No merchant can afford to treat fraud and chargebacks as just an unavoidable cost of doing business. It’s impossible to completely eliminate these threats, but merchants who don’t employ a strategic, analytical approach to identifying the causes of these problems and finding ways to eliminate them are likely to find their revenue—if not the overall health of their business—severely impacted.

Merchants should follow the example of Bangor Savings Bank when it comes to analyzing transaction data frequently and adjusting the configuration of their anti-fraud software according to new information.

Behaviors that might be obvious signs of fraud for one market sector might be entirely innocuous in another. To use filters and other anti-fraud tools optimally, you have to understand your customer base and make the anti-fraud measures adapt to them, not the other way around.

Conclusion

When you’re dealing with revenue loss and customer complaints due to fraud, it can be tempting to imagine turning your business into a bristling fortress of anti-fraud defenses, ready to smack down any transaction that doesn’t arrive with three forms of ID and a letter of recommendation.
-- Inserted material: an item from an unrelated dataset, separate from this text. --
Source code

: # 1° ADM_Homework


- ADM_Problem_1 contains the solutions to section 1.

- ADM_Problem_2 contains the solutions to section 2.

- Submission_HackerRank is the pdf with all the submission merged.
This, of course, is a great way to lose all of your customers, and the opposite approach—boldly ignoring the problem—is likewise a recipe for disaster.

In reality, the right path depends on engaging in data analytics on a regular basis, planning out a defensive strategy, and constantly monitoring and reviewing the performance of your anti-fraud tools in order to determine where you’re still vulnerable and where you might be taking an excessively heavy-handed approach. It may be that the price of effective fraud prevention is eternal vigilance, but having the right tools, support, and partnerships can make it easier.